O combate à violência doméstica tem sido, do ponto de vista da política criminal, uma das principais preocupações da sociedade portuguesa a todos os níveis e que, por isso, determinou a consolidação de políticas de prevenção e combate à violência doméstica, através de ações concertadas com as autoridades públicas e organizações não governamentais, combinando novas metodologias e abordagens ao fenómeno, o que incluiu e implementação de respostas em situações de emergência.

Nesse sentido, o n.ºs 4 e 5 do artigo 20º, da Lei n.º 112/2009 de 16 Setembro, bem como a entrada em vigor da Portaria n.º 220‐A/2010 de 16 de Abril, entretanto alvo de algumas alterações, estabeleceram as condições normativas necessárias à utilização inicial dos meios técnicos de teleassistência, que assegurem à vítima de violência doméstica uma forma específica de proteção organizada em torno de um sistema tecnológico que integra um leque de respostas/intervenções que vão do apoio psicossocial à proteção policial, por um período não superior a 6 meses, mas que pode ser prorrogado caso necessário.

A teleassistência a vítimas de violência doméstica surgiu, pois, da necessidade de garantir proteção e segurança às vítimas e diminuir o seu risco de revitimização.

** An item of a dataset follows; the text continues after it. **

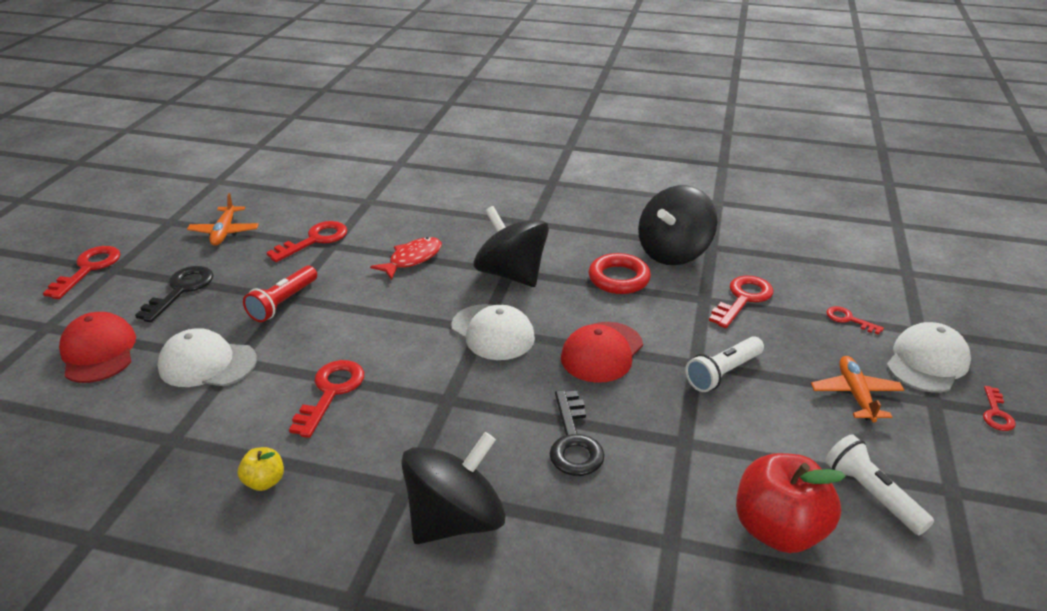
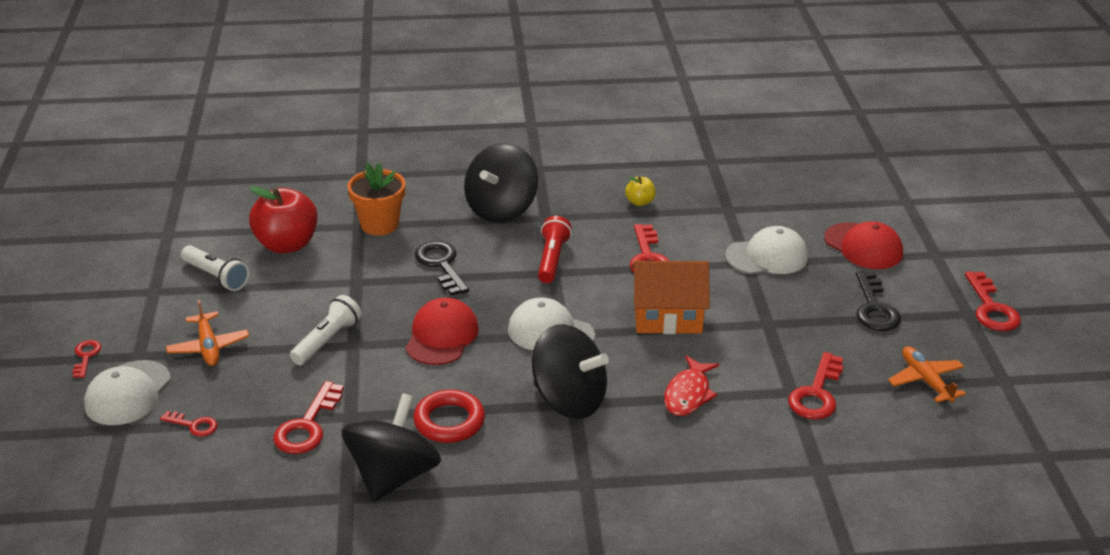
camera: 160 degrees right, 0 degrees up
red flashlight [243,266,317,322] -> red flashlight moved to [538,216,572,283]
none -> orange flower pot [348,162,405,236]
none -> orange house [631,261,710,334]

Na prática consiste na atribuição às vítimas de um aparelho com um botão, que georreferencia as vítimas, comumente chamado de “botão de pânico”, que lhes permite acionarem esse mesmo botão caso percecionem estar numa situação de perigo, por exemplo se houver aproximação dos agressores, e, nessa eventualidade, estabelecerem contacto com uma equipa técnica que diligenciará pela sua segurança, o que ocorre 365 dias do ano e durante as 24 horas do dia de forma gratuita.

Para a sua implementação, as vítimas que tenham um processo-crime a decorrer, em que tenha sido identificado pelos órgãos de polícia criminal um risco médio ou elevado, podem solicitar a entrega do aparelho, prestando um consentimento livre e esclarecido para o efeito.

No entanto, temos vindo a constatar que a entrega de aparelhos de teleassistência às vítimas tem vindo a tornar-se uma prática recorrente, sendo indistintamente atribuída a vítimas de violência doméstica independentemente do grau de risco da sua situação e independentemente de as vítimas coabitarem ou não com os agressores, o que desvirtua o sentido de aplicação deste meio técnico de controlo à distância.

E, por outro lado, ao arrepio da proteção e segurança prometida às vítimas com a atribuição do aparelho de teleassistência, que as faz acreditar que estão a ser protegidas pelo sistema judicial português, acabam mais tarde por sentir que elas é que estão a ser controladas pelo sistema e que em caso de necessidade, quando primem o botão de pânico, não recebem a resposta imediata e/ou atempada por parte da equipa técnica que monitoriza a teleassistência. As vítimas manifestam efetivamente que preferem telefonar diretamente para a polícia e pedir ajuda em casos de emergência, relatando que a morosidade senão mesmo a falta de resposta da equipa técnica que monitoriza os aparelhos não se compadece com a necessidade de resposta urgente perante as situações de emergência.

Ora bem, apesar do descontentamento das vítimas que tem vindo a público sempre se dirá que este é mais uma forma de proteção das vítimas que não pode ser menosprezada e que, quando muito, pode é ser melhorado na sua implementação e no investimento dos recursos humanos que monitorizam este meio técnico.

Acresce que, não sendo uma barreira física, a teleassistência pode sempre ser falível quando não coadjuvada com medidas de coação capazes de conter os agressores na sua conduta criminosa. Ou seja, é necessário perceber que a teleassistência é de facto uma ajuda, mas que em situações de elevado risco, o sistema judicial também tem de tomar medidas capazes de impedir a continuidade da prática do crime.

Os números de homicídios praticados contra mulheres em contexto de relações de intimidade trazidos a público têm vindo a aumentar, sabendo-se que mais de metade dessas vítimas já haviam apresentado denúncia e que muitas delas beneficiavam de teleassistência sem que houvesse, no entanto, medidas de coação capazes de conter a conduta criminosa dos agressores. O que nos leva a concluir que nas situações de elevado risco é preciso apostar em medidas de coação adequadas ao caso concreto e só assim eficazes, mas, para tanto, é imprescindível que os profissionais envolvidos na denúncia do crime estejam atentos aos sinais, às características específicas das situações por forma a haver uma ação concertada entre os órgãos de polícia criminal e o Ministério Público na monitorização do risco, proteção das vítimas e contenção dos agressores.

Um artigo de opinião da advogada Ana Leonor Marciano, especialista em Direitos Humanos, violência de género, violência doméstica, Direitos das crianças.